Ivory V. Nelson, who as president led Lincoln University out of debt and spearheaded a building boom that is transforming the nation's oldest historically black college, will retire in June.
Nelson, 76, guided Lincoln during a critical time in its history, when university officials decided to relinquish majority control of the Barnes Foundation board of directors, leading to the art collection's controversial move from the college to Philadelphia. The decision was seen by some as the catalyst behind the release of millions of dollars in state funds to the school.
Nelson joined Lincoln in 1999 after serving in leadership posts at Texas A&M University, Prairie View A&M University, and Central Washington State University.

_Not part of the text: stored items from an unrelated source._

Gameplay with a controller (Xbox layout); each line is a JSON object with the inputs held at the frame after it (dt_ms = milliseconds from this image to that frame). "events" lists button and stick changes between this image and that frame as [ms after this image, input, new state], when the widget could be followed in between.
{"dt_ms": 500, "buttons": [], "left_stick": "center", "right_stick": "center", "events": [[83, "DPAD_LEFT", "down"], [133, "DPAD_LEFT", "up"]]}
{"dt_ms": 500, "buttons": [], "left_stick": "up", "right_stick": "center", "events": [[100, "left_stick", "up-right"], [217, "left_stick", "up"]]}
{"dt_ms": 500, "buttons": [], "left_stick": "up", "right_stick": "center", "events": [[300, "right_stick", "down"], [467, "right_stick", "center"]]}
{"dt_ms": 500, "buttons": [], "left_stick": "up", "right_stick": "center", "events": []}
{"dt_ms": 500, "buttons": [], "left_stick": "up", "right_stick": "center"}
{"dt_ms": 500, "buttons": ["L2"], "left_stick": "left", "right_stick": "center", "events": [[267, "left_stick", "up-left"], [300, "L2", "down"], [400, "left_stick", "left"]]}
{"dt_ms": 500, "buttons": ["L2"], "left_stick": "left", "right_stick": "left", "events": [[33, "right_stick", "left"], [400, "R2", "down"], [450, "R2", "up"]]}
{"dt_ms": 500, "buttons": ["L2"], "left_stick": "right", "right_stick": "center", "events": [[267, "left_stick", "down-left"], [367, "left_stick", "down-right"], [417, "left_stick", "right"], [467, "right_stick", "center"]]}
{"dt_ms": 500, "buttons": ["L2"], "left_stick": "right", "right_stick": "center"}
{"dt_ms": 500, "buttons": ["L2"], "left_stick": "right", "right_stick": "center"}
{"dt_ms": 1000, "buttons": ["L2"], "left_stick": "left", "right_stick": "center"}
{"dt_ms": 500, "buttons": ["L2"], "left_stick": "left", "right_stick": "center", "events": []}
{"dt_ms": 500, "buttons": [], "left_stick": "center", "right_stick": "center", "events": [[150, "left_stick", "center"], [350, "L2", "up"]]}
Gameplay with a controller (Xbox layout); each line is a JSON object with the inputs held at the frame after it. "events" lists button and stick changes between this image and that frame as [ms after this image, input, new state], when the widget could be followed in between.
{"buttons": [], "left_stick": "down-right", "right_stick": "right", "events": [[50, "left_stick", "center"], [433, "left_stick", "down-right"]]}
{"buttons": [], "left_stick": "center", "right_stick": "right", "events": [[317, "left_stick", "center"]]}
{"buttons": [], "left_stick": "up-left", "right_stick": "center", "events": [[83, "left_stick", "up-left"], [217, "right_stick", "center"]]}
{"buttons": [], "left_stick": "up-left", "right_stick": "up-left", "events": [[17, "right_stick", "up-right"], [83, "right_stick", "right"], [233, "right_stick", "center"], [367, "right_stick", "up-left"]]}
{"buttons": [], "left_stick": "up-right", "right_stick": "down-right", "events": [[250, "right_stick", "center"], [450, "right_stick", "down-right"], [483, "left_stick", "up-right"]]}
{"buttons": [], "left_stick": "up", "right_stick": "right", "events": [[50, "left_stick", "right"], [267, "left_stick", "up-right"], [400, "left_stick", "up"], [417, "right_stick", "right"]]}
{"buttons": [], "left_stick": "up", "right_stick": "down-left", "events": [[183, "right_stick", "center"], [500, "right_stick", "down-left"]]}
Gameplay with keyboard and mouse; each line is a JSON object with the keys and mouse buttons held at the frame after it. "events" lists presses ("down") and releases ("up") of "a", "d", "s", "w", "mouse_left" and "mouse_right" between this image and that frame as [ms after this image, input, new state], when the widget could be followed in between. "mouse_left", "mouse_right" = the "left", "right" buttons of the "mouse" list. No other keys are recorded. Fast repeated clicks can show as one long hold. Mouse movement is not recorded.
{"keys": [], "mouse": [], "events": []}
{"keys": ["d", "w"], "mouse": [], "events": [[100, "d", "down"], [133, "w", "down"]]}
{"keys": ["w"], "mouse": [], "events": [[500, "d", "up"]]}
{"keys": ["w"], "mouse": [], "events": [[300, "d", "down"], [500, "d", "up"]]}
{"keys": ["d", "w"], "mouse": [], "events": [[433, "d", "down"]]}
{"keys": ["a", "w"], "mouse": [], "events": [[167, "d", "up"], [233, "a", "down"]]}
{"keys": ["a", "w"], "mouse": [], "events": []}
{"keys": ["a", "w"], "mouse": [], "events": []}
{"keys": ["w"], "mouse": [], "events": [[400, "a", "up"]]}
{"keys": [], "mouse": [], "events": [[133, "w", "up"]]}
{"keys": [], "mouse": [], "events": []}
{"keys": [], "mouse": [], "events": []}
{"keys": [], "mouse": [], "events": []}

When he arrived at Lincoln, the infrastructure and many buildings were rundown, and the school was $15 million in debt.
In January 2000, the school's main electrical line had ruptured, so, with no power on campus, he had to send the 1,500 students home for three weeks. "We couldn't educate them, feed them, take care of them," Nelson said. "Our infrastructure had failed and we couldn't deliver."
During his presidency, Nelson has dealt with a faculty strike, controversies over a fitness course required for some students, and anti-Israel statements made by a tenured professor.
Since 2005, the school has built a $22 million residence hall, a new cultural center equipped with an art gallery, computer labs, and a 1,049-seat auditorium; a $40 million science and technology center (which will be renamed in Nelson's honor); and a newly renovated student union and library.
Due for completion in 2012 are a wellness center and athletic complex, capping off a $325 million campus makeover.
The school's enrollment, also, has grown from 2,000 in the 1999-2000 school year to 2,361.
A search committee has been formed to look for a new president.